__The input__:
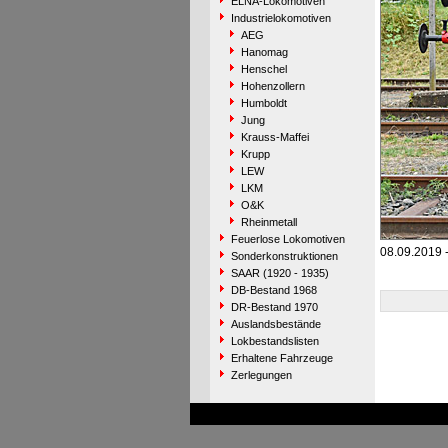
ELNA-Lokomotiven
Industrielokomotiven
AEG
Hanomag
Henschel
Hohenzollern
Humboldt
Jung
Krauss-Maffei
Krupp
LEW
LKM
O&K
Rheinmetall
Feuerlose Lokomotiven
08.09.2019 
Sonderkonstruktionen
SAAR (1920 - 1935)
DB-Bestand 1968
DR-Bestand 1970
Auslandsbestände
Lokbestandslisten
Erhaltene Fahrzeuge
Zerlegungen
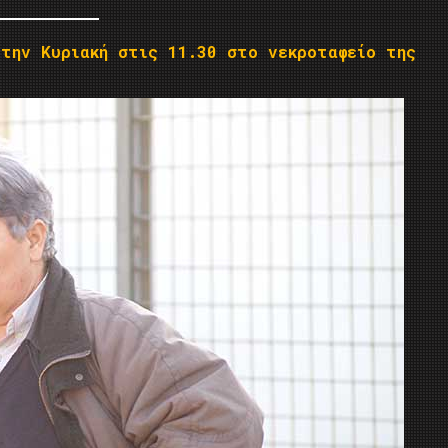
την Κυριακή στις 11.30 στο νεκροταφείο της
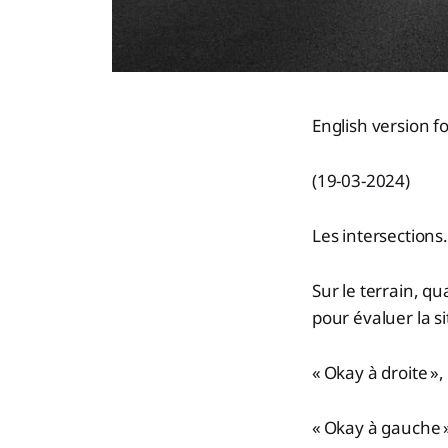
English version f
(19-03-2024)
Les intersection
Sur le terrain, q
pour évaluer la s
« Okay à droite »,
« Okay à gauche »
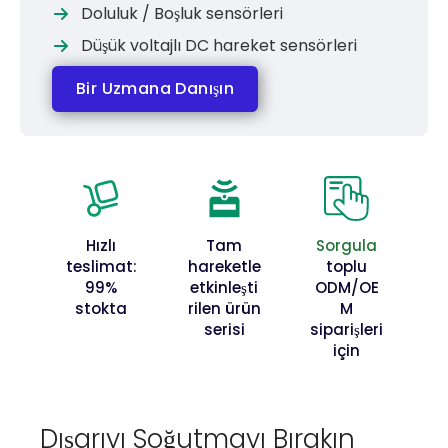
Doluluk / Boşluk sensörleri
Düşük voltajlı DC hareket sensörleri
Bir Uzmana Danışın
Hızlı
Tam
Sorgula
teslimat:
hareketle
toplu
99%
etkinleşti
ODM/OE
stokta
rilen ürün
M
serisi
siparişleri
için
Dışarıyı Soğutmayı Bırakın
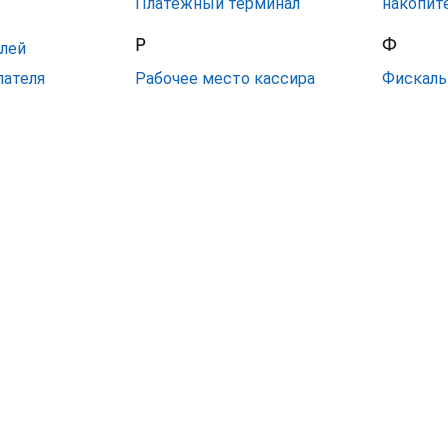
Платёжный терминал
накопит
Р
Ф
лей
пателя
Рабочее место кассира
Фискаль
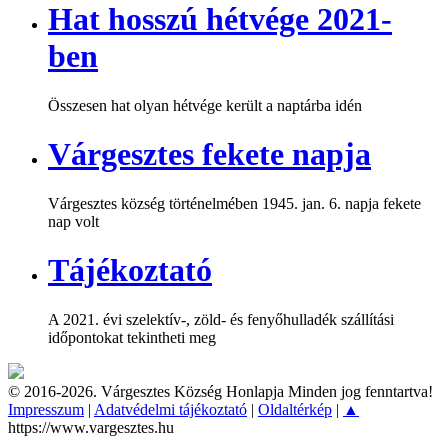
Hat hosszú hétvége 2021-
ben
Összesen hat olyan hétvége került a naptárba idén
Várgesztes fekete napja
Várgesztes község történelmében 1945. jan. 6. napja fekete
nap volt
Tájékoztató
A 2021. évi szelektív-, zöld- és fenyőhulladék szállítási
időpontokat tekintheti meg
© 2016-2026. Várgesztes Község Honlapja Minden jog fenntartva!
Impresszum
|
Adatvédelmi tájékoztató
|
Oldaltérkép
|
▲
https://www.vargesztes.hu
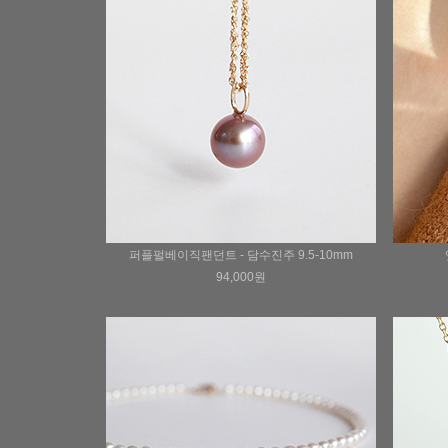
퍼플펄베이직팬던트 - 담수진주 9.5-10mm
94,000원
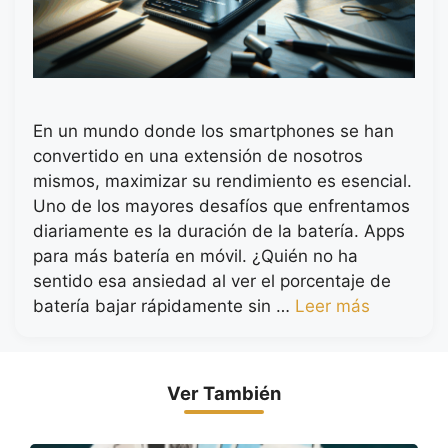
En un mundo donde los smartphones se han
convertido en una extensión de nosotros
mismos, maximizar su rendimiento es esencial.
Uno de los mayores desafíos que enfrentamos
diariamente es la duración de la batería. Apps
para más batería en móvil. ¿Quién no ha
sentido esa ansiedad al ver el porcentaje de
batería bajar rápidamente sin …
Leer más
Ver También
--
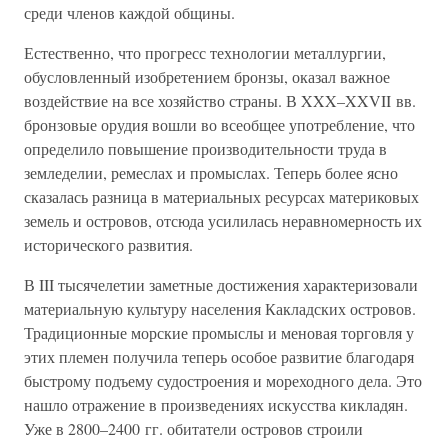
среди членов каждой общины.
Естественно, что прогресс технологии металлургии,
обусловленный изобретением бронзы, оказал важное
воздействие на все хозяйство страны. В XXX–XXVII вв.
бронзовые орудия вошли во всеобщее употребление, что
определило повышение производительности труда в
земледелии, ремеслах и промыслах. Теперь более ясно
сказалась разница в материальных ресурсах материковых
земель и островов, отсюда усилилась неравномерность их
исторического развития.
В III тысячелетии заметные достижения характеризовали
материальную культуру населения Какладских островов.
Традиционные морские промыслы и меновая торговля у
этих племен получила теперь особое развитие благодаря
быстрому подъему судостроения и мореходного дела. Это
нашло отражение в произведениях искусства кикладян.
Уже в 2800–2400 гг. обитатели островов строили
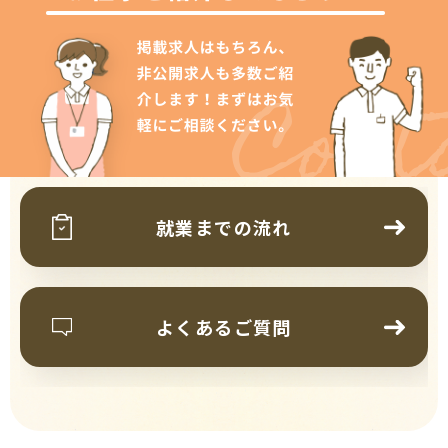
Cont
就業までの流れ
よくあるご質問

__What you need to do__:
Turn the material from the line containing "En un mundo donde los smartphones se han" through the line containing "Ver También" into a Markdown table with the columns Row and Text, numbering each line in order and leaving out blank lines.

__Your solution__:
| Row | Text |
|---|---|
| 1 | En un mundo donde los smartphones se han |
| 2 | convertido en una extensión de nosotros |
| 3 | mismos, maximizar su rendimiento es esencial. |
| 4 | Uno de los mayores desafíos que enfrentamos |
| 5 | diariamente es la duración de la batería. Apps |
| 6 | para más batería en móvil. ¿Quién no ha |
| 7 | sentido esa ansiedad al ver el porcentaje de |
| 8 | batería bajar rápidamente sin … |
| 9 | Leer más |
| 10 | Ver También |